Le titre poétique du dernier roman d'
Andreï Makine, «
L'ancien calendrier d'un amour », fait référence au passage du calendrier julien au calendrier grégorien décidé par les bolcheviques en janvier 1918.
Un décret signé par
Lénine a établi que juste après le 31 janvier 1918, la Russie passerait directement au 14 février, effaçant pour toujours deux semaines de l'histoire du pays. Pour justifier ce changement, le nouveau régime communiste évoqua la nécessité « d'établir en Russie un système de décompte du temps similaire à presque tous les peuples culturels ».
La référence à l'ancien calendrier est devenue une forme de métaphore désignant la Russie d'antan. Elle prend tout son sens dans le roman, où le héros vit une histoire d'amour clandestine quelques mois après le passage du calendrier de la Russie impériale à la nouvelle chronologie imposée par les « constructeurs de l'avenir radieux ».
«
L'ancien calendrier d'un amour » est une prouesse de concision. Dans ce court roman,
Andreï Makine dessine une fresque qui englobe la révolution russe, la première guerre mondiale, l'entre-deux-guerres, ainsi que la seconde guerre, au travers de la destinée improbable de Valdas Bataeff. L'ouvrage mêle avec bonheur l'Histoire avec un grand H avec l'histoire de Valdas, né à la fin du XIXème siècle, dont le destin se fracassera, comme celui de tant d'hommes de sa génération, sur la violence inouïe du siècle le plus tragique de l'Histoire.
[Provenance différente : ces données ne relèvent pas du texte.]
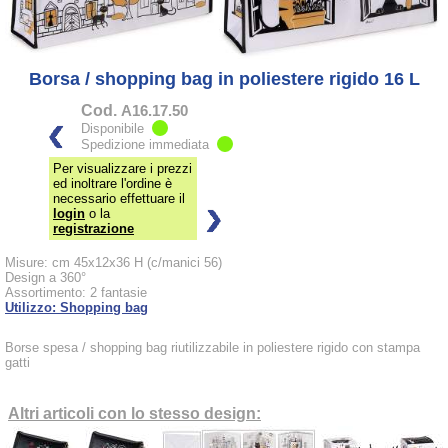
Borsa / shopping bag in poliestere rigido 16 L
Cod.
A16.17.50
Disponibile
Spedizione immediata
Per visualizzare i prezzi
ed inoltrare l'ordine è
necessario effettuare il
login
o la
registrazione
Misure: cm 45x12x36 H (c/manici 56)
Design a 360°
Assortimento: 2 fantasie
Utilizzo: Shopping bag
Borse spesa / shopping bag riutilizzabile in poliestere rigido con stampa
gatti
Altri articoli con lo stesso design:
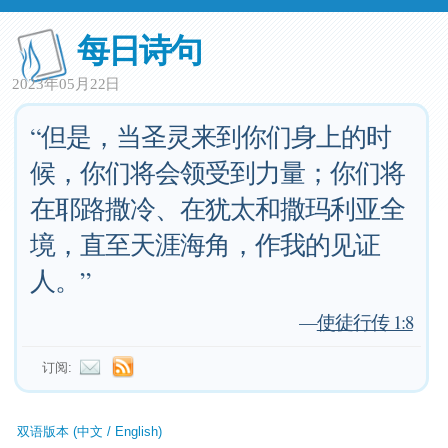
每日诗句
2023年05月22日
“但是，当圣灵来到你们身上的时
候，你们将会领受到力量；你们将
在耶路撒冷、在犹太和撒玛利亚全
境，直至天涯海角，作我的见证
人。”
—
使徒行传 1:8
订阅:
双语版本 (中文 / English)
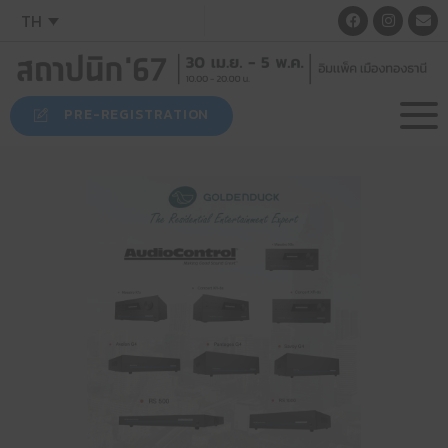
TH
PRE-REGISTRATION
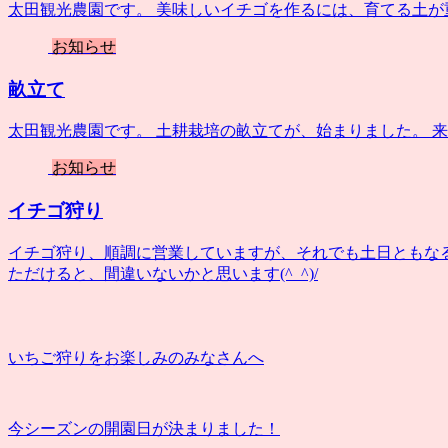
太田観光農園です。 美味しいイチゴを作るには、育てる土が
お知らせ
畝立て
太田観光農園です。 土耕栽培の畝立てが、始まりました。 来月
お知らせ
イチゴ狩り
イチゴ狩り、順調に営業していますが、それでも土日ともな
ただけると、間違いないかと思います(^_^)/
いちご狩りをお楽しみのみなさんへ
今シーズンの開園日が決まりました！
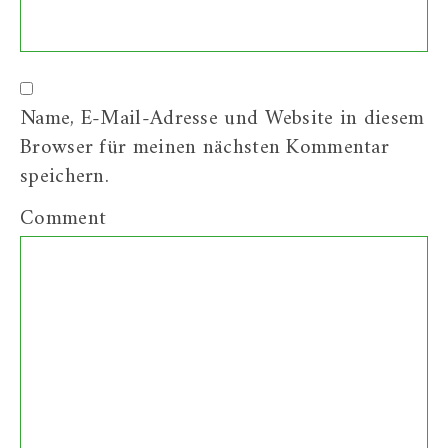
Name, E-Mail-Adresse und Website in diesem
Browser für meinen nächsten Kommentar
speichern.
Comment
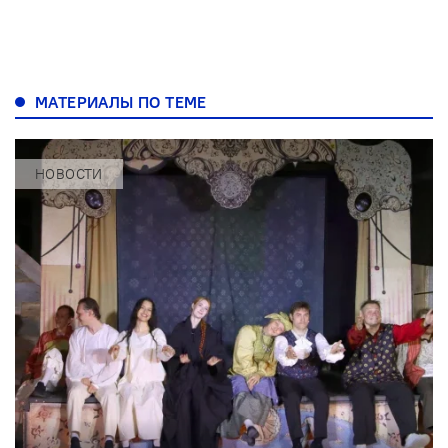
МАТЕРИАЛЫ ПО ТЕМЕ
НОВОСТИ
Le récit débute en août 1913. Agé de quinze ans, Valdas a grandi dans une famille bourgeoise, choyé par son père avocat, et sa jeune belle-mère Léra. La famille aisée passe ses vacances sur le littoral de la Crimée.
« Dans la belle villa Alizé, le père oubliait ses plaidoiries et la jeune Léra concoctait de savants panachés d'invités, mêlant les vieux birbes, parmi la clientèle de son mari, et les artistes, prudemment rebelles ».
Le jeune adolescent commence à saisir l'hypocrisie de la comédie humaine que joue cette haute société russe inconsciente du déferlement de violence qui menace. Au cours d'une promenade nocturne longeant la mer, il rencontre pour la première fois
Taïa, une jeune femme de quelques années son aînée qui s'adonne au trafic de tabac de contrebande.
Valdas ne le sait pas encore, mais ses premiers émois sont aussi ses derniers moments d'insouciance. La douceur de cette fin d'été 1913 marque la fin d'une époque. le bruit et la fureur de la première guerre et de la révolution emportent tout sur leur passage. le héros découvre l'horreur absolue de la guerre civile en s'engageant auprès des Russes blancs, dans l'armée contre-révolutionnaire qui sera laminée par les bolcheviques.
Avant de devoir quitter sa mère patrie pour rejoindre la France, il vit à l'automne 1918 une brève histoire d'amour avec la belle
Taïa. Au cours de ce moment « hors du temps », où Valdas se croit parfois encore dans « l'ancien calendrier », il vit un amour absolu, qui hantera à jamais ses nuits, et découvre un bonheur traversé par une lumière qui ne cessera d'éclairer une destinée foudroyée par l'Histoire.
«
L'ancien calendrier d'un amour » n'est pas seulement une fresque historique qui revisite avec talent un siècle sanglant en confrontant son héros au coeur pur au tragique de l'Histoire. L'auteur nous propose dans ce très beau roman une forme de méditation sur le rôle de révélateur de l'âme humaine que jouent ces moments de tempêtes, les guerres comme les révolutions, qui voient surgir la cruauté, la couardise et la trahison mais aussi le sens de l'honneur, le courage et le sacrifice.
Le titre de l'un des plus beaux romans de
Blaise Cendrars, «
L'homme foudroyé », nous offre une formule lapidaire qui résume la destinée de Valdas Bataeff. Et pourtant. le dernier ouvrage d'
Andreï Makine tente d'offrir une forme de rédemption à son héros, de donner un sens à une vie ballotée par la fureur d'un siècle terrifiant. Malgré sa brièveté, la pureté de l'histoire d'amour avec
Taïa, ce moment touché par la grâce et délaissé par la pesanteur, « sauve » peut-être le destin improbable de son héros. le roman pose ici une question quasi métaphysique. En accédant, même un instant, à une forme d'infini amoureux, le héros « arrête » le temps, et entrevoit le bonheur serein que lui aurait offert une vie vécue au sein de « l'ancien calendrier ».